**EXERCISE TASK**: Copy the stretch from the start of the material through the line containing "genus: Scoparia", swapping "phylum" for "division" and leaving everything else unchanged.

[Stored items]
■ ■ ■

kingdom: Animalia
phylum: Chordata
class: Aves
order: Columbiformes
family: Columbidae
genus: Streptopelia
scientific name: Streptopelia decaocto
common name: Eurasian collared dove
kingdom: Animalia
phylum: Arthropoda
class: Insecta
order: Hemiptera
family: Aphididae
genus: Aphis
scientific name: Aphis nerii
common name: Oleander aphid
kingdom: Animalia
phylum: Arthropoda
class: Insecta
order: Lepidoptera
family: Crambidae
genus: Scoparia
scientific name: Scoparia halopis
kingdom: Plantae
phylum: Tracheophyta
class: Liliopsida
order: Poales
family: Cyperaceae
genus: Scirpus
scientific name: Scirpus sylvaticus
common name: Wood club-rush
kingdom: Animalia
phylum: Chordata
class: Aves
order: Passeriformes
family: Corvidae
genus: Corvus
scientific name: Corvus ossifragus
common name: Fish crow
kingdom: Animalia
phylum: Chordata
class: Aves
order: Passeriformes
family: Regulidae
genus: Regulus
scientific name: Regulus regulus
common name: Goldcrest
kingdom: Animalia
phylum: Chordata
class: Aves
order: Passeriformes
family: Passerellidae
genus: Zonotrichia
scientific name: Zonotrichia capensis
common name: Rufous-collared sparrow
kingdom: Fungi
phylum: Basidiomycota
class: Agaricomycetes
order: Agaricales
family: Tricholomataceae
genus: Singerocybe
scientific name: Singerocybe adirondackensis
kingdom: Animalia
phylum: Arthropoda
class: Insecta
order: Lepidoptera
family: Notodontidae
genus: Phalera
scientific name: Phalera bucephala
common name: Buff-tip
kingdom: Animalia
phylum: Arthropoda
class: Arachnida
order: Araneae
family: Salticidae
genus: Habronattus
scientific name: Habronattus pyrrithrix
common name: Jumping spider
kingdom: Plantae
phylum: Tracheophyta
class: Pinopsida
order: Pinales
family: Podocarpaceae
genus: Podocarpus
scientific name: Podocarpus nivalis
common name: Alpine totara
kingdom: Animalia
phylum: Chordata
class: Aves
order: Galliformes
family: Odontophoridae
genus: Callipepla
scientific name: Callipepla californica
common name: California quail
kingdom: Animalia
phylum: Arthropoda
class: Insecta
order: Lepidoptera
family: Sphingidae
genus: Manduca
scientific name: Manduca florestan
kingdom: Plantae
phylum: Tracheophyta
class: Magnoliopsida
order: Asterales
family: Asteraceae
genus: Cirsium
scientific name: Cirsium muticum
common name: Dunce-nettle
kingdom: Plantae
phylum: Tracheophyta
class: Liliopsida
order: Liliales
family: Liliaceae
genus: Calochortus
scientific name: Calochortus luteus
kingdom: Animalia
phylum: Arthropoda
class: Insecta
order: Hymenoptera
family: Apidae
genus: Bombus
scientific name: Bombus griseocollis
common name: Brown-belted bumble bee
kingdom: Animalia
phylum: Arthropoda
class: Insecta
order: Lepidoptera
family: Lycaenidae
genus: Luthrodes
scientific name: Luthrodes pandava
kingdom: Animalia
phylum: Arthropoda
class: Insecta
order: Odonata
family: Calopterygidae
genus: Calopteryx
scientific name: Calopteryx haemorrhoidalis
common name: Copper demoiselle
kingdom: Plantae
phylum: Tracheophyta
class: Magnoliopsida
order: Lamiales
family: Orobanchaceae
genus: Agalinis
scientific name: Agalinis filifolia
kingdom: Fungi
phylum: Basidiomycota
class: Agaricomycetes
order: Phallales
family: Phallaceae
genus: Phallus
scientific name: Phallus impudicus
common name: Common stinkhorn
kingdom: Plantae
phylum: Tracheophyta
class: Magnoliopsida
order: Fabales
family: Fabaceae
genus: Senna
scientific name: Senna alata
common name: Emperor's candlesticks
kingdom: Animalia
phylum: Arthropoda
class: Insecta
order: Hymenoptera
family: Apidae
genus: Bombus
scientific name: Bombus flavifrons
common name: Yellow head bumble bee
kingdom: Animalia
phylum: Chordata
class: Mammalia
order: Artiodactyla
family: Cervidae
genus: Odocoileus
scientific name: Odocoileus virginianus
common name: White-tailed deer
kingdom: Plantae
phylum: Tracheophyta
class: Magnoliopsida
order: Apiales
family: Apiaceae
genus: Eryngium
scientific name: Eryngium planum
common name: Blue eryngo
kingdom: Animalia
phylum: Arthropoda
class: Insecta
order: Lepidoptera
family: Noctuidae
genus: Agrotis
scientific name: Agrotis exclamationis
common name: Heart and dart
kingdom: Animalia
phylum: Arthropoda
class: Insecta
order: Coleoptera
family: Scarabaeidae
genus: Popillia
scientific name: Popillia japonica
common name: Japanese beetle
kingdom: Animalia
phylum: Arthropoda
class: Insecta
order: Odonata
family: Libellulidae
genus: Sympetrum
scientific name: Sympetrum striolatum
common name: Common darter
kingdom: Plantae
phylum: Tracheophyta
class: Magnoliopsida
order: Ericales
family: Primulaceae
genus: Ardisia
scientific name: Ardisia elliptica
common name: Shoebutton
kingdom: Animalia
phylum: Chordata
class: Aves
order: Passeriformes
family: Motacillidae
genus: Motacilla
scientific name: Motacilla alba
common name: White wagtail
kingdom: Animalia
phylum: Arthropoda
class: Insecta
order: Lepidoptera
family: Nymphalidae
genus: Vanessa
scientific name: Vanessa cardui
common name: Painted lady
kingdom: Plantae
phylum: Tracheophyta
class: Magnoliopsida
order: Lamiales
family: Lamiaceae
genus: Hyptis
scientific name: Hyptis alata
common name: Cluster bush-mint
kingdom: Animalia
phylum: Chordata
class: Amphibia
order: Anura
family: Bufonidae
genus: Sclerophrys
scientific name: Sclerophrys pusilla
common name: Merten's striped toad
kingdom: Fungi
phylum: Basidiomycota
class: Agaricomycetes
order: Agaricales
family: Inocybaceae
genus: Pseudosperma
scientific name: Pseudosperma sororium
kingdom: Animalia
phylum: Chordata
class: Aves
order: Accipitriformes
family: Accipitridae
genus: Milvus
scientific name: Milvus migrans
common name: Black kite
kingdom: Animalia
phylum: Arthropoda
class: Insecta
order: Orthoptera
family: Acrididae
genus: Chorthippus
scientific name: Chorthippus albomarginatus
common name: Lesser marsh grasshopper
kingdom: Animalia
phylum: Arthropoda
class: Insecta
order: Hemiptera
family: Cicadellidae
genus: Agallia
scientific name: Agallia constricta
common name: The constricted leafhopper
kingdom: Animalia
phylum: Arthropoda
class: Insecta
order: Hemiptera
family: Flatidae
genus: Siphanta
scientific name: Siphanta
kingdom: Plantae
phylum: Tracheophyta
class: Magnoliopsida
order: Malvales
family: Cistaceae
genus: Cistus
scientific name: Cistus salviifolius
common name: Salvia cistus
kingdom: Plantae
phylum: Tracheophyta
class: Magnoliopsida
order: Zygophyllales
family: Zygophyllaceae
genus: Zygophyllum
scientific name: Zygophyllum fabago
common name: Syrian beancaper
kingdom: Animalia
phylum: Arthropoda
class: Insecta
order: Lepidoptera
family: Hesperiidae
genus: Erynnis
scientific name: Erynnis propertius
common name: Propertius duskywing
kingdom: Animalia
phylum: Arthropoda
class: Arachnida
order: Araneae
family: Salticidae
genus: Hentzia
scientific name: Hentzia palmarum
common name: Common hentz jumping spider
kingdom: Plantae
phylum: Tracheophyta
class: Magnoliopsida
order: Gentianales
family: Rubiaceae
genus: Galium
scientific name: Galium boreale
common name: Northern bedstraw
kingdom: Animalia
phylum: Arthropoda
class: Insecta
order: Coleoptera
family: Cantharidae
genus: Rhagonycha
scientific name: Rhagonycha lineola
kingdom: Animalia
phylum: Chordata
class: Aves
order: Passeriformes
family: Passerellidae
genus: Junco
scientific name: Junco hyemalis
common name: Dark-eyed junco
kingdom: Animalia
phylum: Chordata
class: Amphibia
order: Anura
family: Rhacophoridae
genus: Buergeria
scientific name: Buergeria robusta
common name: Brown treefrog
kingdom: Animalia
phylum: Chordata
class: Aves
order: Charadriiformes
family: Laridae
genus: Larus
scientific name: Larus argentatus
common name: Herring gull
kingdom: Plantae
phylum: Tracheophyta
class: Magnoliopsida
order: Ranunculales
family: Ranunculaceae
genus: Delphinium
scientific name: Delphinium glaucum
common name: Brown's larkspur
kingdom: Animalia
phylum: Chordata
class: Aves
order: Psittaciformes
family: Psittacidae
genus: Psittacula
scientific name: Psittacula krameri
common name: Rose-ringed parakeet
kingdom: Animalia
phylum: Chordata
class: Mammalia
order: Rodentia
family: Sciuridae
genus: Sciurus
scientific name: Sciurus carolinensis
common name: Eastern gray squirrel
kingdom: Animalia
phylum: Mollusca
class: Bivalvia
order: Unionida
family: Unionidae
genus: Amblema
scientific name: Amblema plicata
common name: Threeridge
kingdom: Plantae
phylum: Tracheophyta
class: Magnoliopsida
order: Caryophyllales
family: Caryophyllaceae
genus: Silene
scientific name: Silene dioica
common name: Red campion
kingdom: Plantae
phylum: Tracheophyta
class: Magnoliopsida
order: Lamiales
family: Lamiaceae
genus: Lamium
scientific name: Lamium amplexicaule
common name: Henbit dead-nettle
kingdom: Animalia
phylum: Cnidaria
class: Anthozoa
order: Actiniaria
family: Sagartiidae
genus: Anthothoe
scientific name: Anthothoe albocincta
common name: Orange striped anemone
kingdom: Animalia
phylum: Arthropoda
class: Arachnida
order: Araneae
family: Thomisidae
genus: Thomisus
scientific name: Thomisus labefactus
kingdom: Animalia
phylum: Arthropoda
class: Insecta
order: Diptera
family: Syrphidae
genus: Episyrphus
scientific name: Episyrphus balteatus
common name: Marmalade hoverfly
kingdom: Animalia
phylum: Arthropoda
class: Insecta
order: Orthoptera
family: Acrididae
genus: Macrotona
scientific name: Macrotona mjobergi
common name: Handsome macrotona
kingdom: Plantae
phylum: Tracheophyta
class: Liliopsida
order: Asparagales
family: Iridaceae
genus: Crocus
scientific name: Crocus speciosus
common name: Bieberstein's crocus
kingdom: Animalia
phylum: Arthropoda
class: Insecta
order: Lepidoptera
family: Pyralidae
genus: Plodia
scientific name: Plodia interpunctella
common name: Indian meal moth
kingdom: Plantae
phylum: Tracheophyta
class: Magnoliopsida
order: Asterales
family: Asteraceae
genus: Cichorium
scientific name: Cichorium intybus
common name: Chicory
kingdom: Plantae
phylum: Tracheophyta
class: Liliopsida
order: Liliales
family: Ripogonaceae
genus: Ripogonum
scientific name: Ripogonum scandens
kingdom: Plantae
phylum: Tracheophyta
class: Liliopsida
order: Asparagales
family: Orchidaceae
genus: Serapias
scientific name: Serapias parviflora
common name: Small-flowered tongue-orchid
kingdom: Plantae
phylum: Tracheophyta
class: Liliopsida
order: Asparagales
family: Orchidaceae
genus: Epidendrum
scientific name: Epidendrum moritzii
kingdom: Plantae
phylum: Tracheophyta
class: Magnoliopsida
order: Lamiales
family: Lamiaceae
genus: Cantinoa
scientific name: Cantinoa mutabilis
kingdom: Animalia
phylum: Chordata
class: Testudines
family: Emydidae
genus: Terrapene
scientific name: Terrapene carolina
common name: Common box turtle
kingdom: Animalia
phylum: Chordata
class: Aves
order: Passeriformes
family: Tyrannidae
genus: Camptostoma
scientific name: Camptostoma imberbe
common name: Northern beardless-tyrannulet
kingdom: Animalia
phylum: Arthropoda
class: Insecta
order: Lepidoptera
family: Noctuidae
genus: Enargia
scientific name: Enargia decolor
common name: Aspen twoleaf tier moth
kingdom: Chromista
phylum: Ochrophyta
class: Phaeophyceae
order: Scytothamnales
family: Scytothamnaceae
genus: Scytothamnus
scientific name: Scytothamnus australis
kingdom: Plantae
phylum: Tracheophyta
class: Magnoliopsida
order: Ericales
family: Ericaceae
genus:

■ ■ ■

**REPLY**:
kingdom: Animalia
division: Chordata
class: Aves
order: Columbiformes
family: Columbidae
genus: Streptopelia
scientific name: Streptopelia decaocto
common name: Eurasian collared dove
kingdom: Animalia
division: Arthropoda
class: Insecta
order: Hemiptera
family: Aphididae
genus: Aphis
scientific name: Aphis nerii
common name: Oleander aphid
kingdom: Animalia
division: Arthropoda
class: Insecta
order: Lepidoptera
family: Crambidae
genus: Scoparia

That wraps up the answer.